Il y a dix mille façons plus ou moins radicales de tuer, sans aller jusqu’au génocide. Il y a dix mille raisons de justifier ces morts programmées. Et l’on s’étonne que mourir pour mourir, nos jeunes veuillent tout « faire péter » avec eux.
Question d’argent ? Pas vraiment
Comment se fait-il qu’avec tous les milliards déversés sur ce pays depuis des décennies, la pauvreté soit toujours aussi triomphante partout au Mali ? Ce que confirme le document quand il relève que « trois régions affichent une incidence de la pauvreté (monétaire) particulièrement importante : Sikasso (65,8%), Mopti (60,4%), Ségou (56,8%).

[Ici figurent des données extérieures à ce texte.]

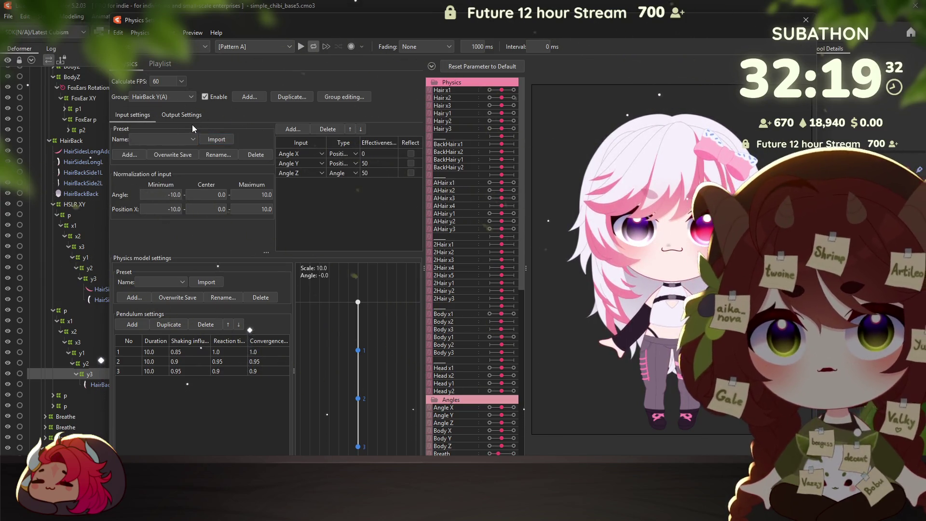
Switch to the HairBack X (A) group and add Angle Y as a physics input
{"action": "left_click", "coordinate": [166, 96]}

Ces trois régions accueillent près de la moitié de la population malienne. Par ailleurs, l’analyse de la pauvreté des communes a toutefois mis en exergue les handicaps structurels des communes dans les régions de Gao, Tombouctou, et Kidal. Ce sont des régions où la densité est faible (respectivement 4 hbts/km², 2 hbts/km² et 0,4 hbt/km²). Ces régions comptent pour 9% de la population malienne. ». Le même document précise que « l’analyse pluriannuelle des situations récurrentes d’insécurité alimentaire a fait ressortir que presque toutes les régions sont considérées comme particulièrement vulnérables Gao, Tombouctou, Kidal, Mopti, Ségou, Koulikoro et Kayes… Les Régions de Sikasso, Koulikoro, Mopti, Kidal et Kayes sont les plus inégalitaires en termes de dépenses alimentaires tandis que Bamako, Tombouctou et Gao le sont moins. ». On essaie, mais vraiment on n’arrive pas à comprendre pourquoi aider ce pauvre-ci aidera celui-là, surtout si ce dernier doit se saigner encore un peu plus.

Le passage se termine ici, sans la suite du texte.